Every line of the data below is to be duplicated exactly, pictures excepted.

╭─ INPUT DATA

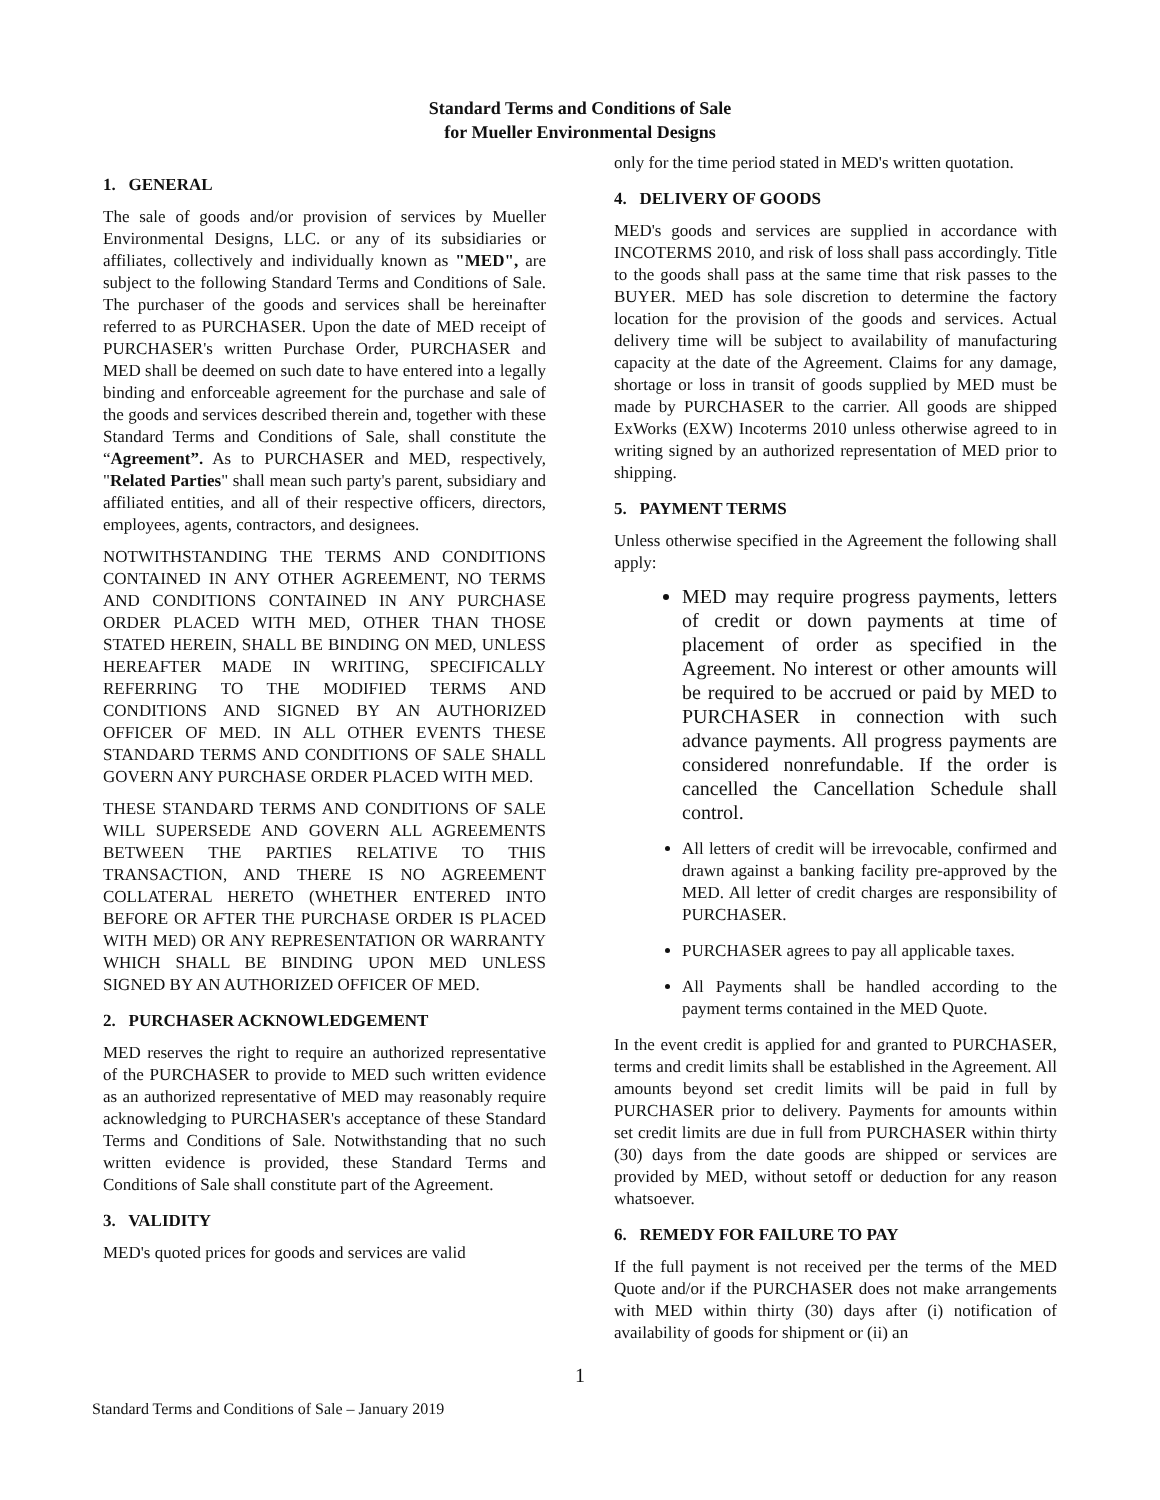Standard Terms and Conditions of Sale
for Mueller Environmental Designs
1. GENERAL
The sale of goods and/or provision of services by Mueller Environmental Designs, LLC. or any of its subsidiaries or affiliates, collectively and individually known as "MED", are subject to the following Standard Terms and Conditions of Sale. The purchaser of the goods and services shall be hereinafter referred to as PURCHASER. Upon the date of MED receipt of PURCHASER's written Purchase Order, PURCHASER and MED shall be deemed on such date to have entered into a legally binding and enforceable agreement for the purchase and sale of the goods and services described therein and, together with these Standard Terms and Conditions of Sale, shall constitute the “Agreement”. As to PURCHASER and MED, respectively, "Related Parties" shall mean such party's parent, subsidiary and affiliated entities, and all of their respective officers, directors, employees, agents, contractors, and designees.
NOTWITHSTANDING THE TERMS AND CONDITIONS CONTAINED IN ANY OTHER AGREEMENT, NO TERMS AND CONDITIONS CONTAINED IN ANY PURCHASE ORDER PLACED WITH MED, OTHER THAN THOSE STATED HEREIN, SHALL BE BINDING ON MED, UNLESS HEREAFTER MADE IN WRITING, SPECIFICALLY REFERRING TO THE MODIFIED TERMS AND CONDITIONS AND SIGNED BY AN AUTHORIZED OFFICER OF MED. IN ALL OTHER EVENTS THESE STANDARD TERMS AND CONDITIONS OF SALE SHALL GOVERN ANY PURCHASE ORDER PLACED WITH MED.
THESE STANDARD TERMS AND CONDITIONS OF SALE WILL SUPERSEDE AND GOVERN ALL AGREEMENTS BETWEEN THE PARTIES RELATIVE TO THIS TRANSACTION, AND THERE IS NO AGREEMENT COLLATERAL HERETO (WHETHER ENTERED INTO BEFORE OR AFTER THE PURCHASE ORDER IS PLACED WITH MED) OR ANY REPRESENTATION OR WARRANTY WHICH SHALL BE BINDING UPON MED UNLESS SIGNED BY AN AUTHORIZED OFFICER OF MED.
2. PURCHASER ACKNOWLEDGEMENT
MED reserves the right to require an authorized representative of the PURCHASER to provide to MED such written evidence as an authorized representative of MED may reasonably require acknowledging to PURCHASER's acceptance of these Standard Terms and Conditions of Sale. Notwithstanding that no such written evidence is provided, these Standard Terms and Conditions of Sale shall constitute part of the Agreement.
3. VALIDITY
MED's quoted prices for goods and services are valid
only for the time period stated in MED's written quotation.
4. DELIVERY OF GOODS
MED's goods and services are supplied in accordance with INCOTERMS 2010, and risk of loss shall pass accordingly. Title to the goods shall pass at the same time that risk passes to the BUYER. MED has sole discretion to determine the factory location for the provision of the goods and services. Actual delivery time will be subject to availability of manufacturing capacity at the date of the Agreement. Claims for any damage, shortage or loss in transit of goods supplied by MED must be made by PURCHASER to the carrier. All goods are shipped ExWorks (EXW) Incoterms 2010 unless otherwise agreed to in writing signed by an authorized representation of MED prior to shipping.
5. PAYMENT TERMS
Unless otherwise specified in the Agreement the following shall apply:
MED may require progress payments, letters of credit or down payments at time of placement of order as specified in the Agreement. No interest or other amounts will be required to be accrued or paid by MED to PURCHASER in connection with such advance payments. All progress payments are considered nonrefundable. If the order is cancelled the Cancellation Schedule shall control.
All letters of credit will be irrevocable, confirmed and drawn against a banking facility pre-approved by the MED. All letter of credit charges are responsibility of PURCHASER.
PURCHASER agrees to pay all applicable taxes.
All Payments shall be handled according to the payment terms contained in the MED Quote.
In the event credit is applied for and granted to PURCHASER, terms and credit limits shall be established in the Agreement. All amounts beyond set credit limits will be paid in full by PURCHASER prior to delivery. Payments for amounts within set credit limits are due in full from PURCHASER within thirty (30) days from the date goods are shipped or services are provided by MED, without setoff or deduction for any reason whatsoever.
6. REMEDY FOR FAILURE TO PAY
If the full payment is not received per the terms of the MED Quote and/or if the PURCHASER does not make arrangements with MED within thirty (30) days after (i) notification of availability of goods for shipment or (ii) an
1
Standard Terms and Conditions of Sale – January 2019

╰─

_RESPONSE AREA_
Standard Terms and Conditions of Sale
for Mueller Environmental Designs
1. GENERAL
The sale of goods and/or provision of services by Mueller Environmental Designs, LLC. or any of its subsidiaries or affiliates, collectively and individually known as "MED", are subject to the following Standard Terms and Conditions of Sale. The purchaser of the goods and services shall be hereinafter referred to as PURCHASER. Upon the date of MED receipt of PURCHASER's written Purchase Order, PURCHASER and MED shall be deemed on such date to have entered into a legally binding and enforceable agreement for the purchase and sale of the goods and services described therein and, together with these Standard Terms and Conditions of Sale, shall constitute the “Agreement”. As to PURCHASER and MED, respectively, "Related Parties" shall mean such party's parent, subsidiary and affiliated entities, and all of their respective officers, directors, employees, agents, contractors, and designees.
NOTWITHSTANDING THE TERMS AND CONDITIONS CONTAINED IN ANY OTHER AGREEMENT, NO TERMS AND CONDITIONS CONTAINED IN ANY PURCHASE ORDER PLACED WITH MED, OTHER THAN THOSE STATED HEREIN, SHALL BE BINDING ON MED, UNLESS HEREAFTER MADE IN WRITING, SPECIFICALLY REFERRING TO THE MODIFIED TERMS AND CONDITIONS AND SIGNED BY AN AUTHORIZED OFFICER OF MED. IN ALL OTHER EVENTS THESE STANDARD TERMS AND CONDITIONS OF SALE SHALL GOVERN ANY PURCHASE ORDER PLACED WITH MED.
THESE STANDARD TERMS AND CONDITIONS OF SALE WILL SUPERSEDE AND GOVERN ALL AGREEMENTS BETWEEN THE PARTIES RELATIVE TO THIS TRANSACTION, AND THERE IS NO AGREEMENT COLLATERAL HERETO (WHETHER ENTERED INTO BEFORE OR AFTER THE PURCHASE ORDER IS PLACED WITH MED) OR ANY REPRESENTATION OR WARRANTY WHICH SHALL BE BINDING UPON MED UNLESS SIGNED BY AN AUTHORIZED OFFICER OF MED.
2. PURCHASER ACKNOWLEDGEMENT
MED reserves the right to require an authorized representative of the PURCHASER to provide to MED such written evidence as an authorized representative of MED may reasonably require acknowledging to PURCHASER's acceptance of these Standard Terms and Conditions of Sale. Notwithstanding that no such written evidence is provided, these Standard Terms and Conditions of Sale shall constitute part of the Agreement.
3. VALIDITY
MED's quoted prices for goods and services are valid
only for the time period stated in MED's written quotation.
4. DELIVERY OF GOODS
MED's goods and services are supplied in accordance with INCOTERMS 2010, and risk of loss shall pass accordingly. Title to the goods shall pass at the same time that risk passes to the BUYER. MED has sole discretion to determine the factory location for the provision of the goods and services. Actual delivery time will be subject to availability of manufacturing capacity at the date of the Agreement. Claims for any damage, shortage or loss in transit of goods supplied by MED must be made by PURCHASER to the carrier. All goods are shipped ExWorks (EXW) Incoterms 2010 unless otherwise agreed to in writing signed by an authorized representation of MED prior to shipping.
5. PAYMENT TERMS
Unless otherwise specified in the Agreement the following shall apply:
MED may require progress payments, letters of credit or down payments at time of placement of order as specified in the Agreement. No interest or other amounts will be required to be accrued or paid by MED to PURCHASER in connection with such advance payments. All progress payments are considered nonrefundable. If the order is cancelled the Cancellation Schedule shall control.
All letters of credit will be irrevocable, confirmed and drawn against a banking facility pre-approved by the MED. All letter of credit charges are responsibility of PURCHASER.
PURCHASER agrees to pay all applicable taxes.
All Payments shall be handled according to the payment terms contained in the MED Quote.
In the event credit is applied for and granted to PURCHASER, terms and credit limits shall be established in the Agreement. All amounts beyond set credit limits will be paid in full by PURCHASER prior to delivery. Payments for amounts within set credit limits are due in full from PURCHASER within thirty (30) days from the date goods are shipped or services are provided by MED, without setoff or deduction for any reason whatsoever.
6. REMEDY FOR FAILURE TO PAY
If the full payment is not received per the terms of the MED Quote and/or if the PURCHASER does not make arrangements with MED within thirty (30) days after (i) notification of availability of goods for shipment or (ii) an
1
Standard Terms and Conditions of Sale – January 2019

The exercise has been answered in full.